Yousef M., Sayici A., Bakir-Gungor B.

32nd International Conference on Database and Expert Systems Applications (DEXA), ELECTR NETWORK, 27 - 30 September 2021, vol.1479, pp.205-214 identifier identifier

  • Publication Type: Conference Paper / Full Text
  • Volume: 1479
  • Doi Number: 10.1007/978-3-030-87101-7_20
  • Page Numbers: pp.205-214


Recent advances in the high throughput technologies resulted in the production of large gene expression data sets for several phenotypes. Via comparing the gene expression levels under different conditions, such as disease vs. control, treated vs. not treated, drug A vs. drug B, etc., one could identify biomarkers. As opposed to traditional gene selection approaches, integrative gene selection approaches incorporate domain knowledge from external biological resources during gene selection, which improves interpretability and predictive performance. In this respect, Gene Ontology provides cellular component, molecular function and biological process terms for the products of each gene.

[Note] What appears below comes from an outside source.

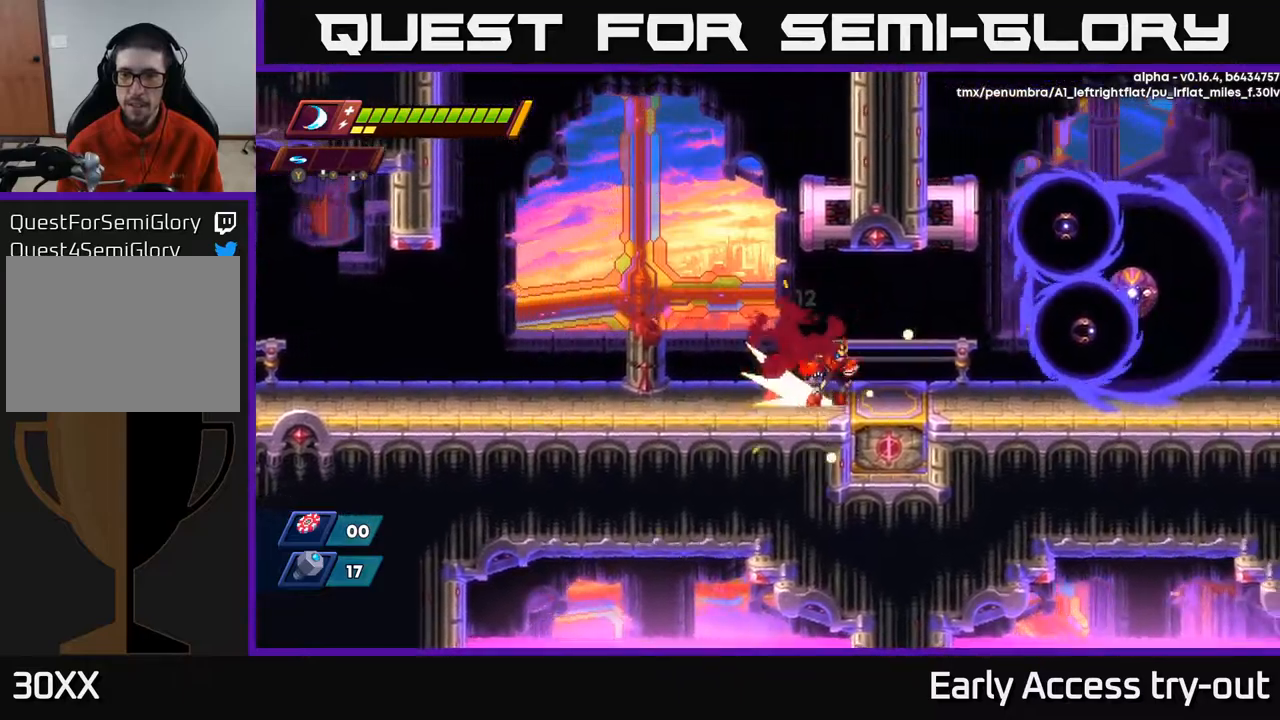
{"buttons": ["X"], "left_stick": "center", "right_stick": "center", "events": [[17, "R2", "down"], [200, "A", "down"], [234, "R2", "up"], [234, "X", "down"], [300, "A", "up"], [300, "DPAD_RIGHT", "up"], [350, "X", "up"], [417, "X", "down"]]}
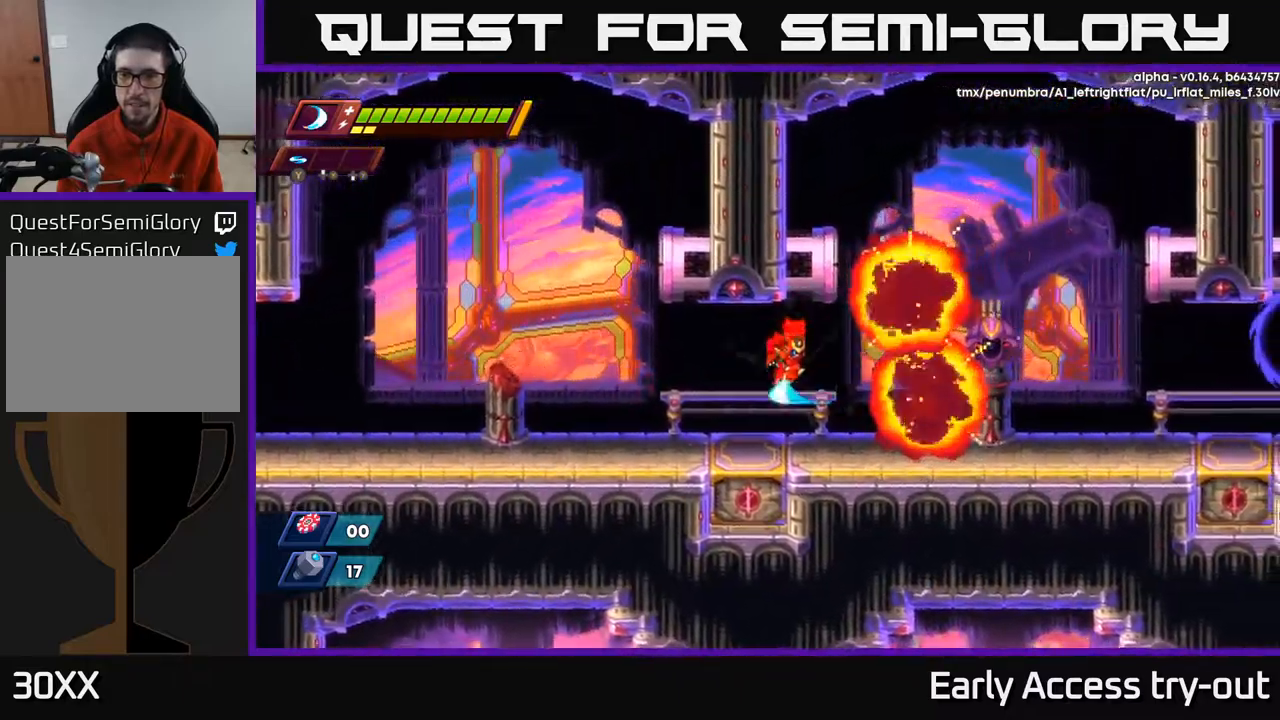
{"buttons": ["R2", "DPAD_RIGHT"], "left_stick": "center", "right_stick": "center", "events": [[34, "X", "up"], [150, "DPAD_RIGHT", "down"], [184, "R2", "down"], [334, "R2", "up"], [434, "R2", "down"]]}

In this study, we present Gene Ontology based feature selection approach for gene expression data analysis. In our approach, we used the ontology information as grouping (term) information and embedded this information into a machine learning algorithm for selecting the most significant groups (terms) of ontology. Those groups are used to build the machine learning model in order to perform the classification task. The output of the tool is a significant ontology group for the task of 2-class classification applied on the gene expression data. This knowledge allows the researcher to perform more advanced gene expression analyses. We tested our approach on 8 different gene expression datasets. In our experiments, we observed that the tool successfully found the significant Ontology terms that would be used as a classification model. We believe that our tool will help the geneticists to identify affected genes in transcriptomic data and this information could enable the design of platforms to assist diagnosis, to assess patients' prognoses, and to create patient treatment plans.